As the majority points out, the employer failed to appear at either of the two hearings conducted by referees. The appellant's uncontradicted evidence consisted of his account of an uncomplimentary remark by his employer concerning persons of the black race, an insulting epithet, followed by an insincere apology, directed to him by the employer's son, and of racial slurs by customers of the employer's restaurant. Two fellow employees testified in behalf of the appellant that the employer referred to the appellant in disparaging racial terms. The Board of Review found as a fact that Mr. Taylor quit his job "because he felt the racial tension . . . was making him physically and mentally ill."

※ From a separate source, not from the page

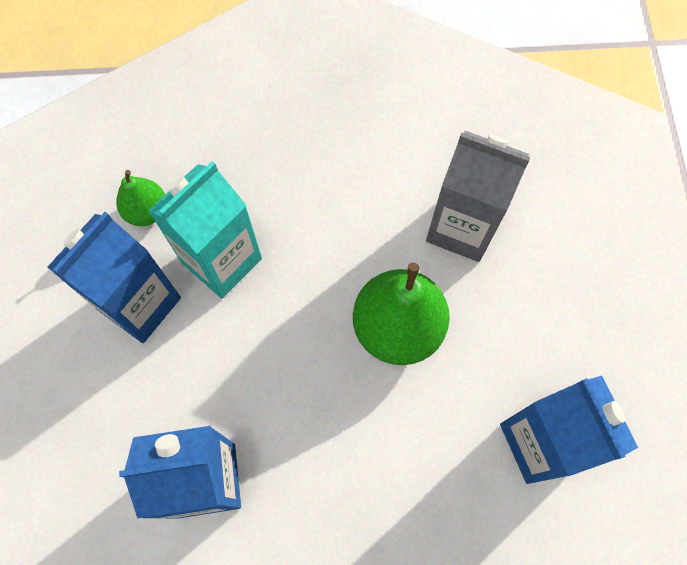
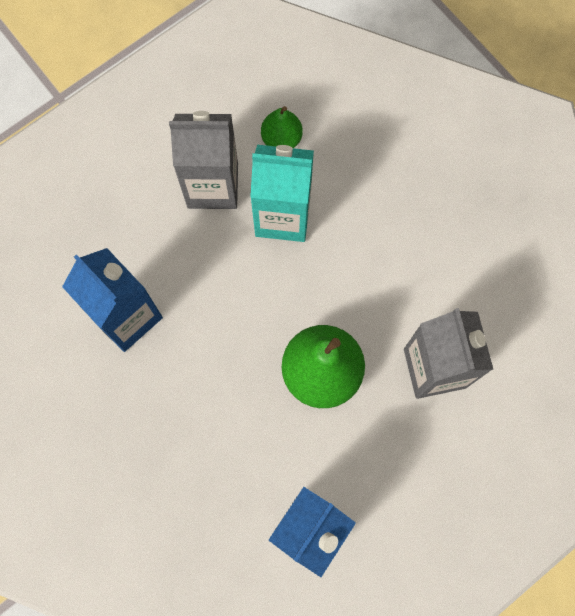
camera: 55 degrees right, 5 degrees up
blue carton [47,212,181,343] -> grey carton [169,111,238,209]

The majority goes astray, in my opinion, in concluding that our scope of review precludes us from reversing the Board's determination that the facts do not demonstrate necessitous and compelling reasons for appellant's leaving his employment. The question of whether undisputed facts constitute such cause is one of law which it is our duty to review. See Stryker v. U.C.B.R., 14 Pa. Commw. 429, 322 A.2d 737 (1974). The compensation authorities having found that instances evidencing racial animus occurred and that they caused the appellant to leave his employment, it is for us on review to determine whether these facts in law constitute necessitous and compelling cause for appellant to quit. It is my belief that they did.
The majority concedes that "the instant record tests the limits of our review" and declares that "[a]lthough the Board in its findings and discussion of the case agreed that numerous instances evidencing a racial animus toward claimant had, in fact, occurred in his place of employment, it found that they were not of such a nature and frequency as to warrant claimant's voluntary termination."
Racial discrimination is a compelling and necessitous cause for voluntary termination. See James v. U.C.B.R., 6 Pa. Commw. 489, 296 A.2d 288 (1972). So, too, are insults. Palmitessa v. U.C.B.R., 197 Pa. Super. 618, 179 A.2d 679 (1962).
I would conclude on this record that the appellant had carried his burden of proving necessitous and compelling cause for leaving his employment with Victor's Restaurant and I would reverse the Board's denial of benefits.
Judge KRAMER and Judge BLATT join in this dissent.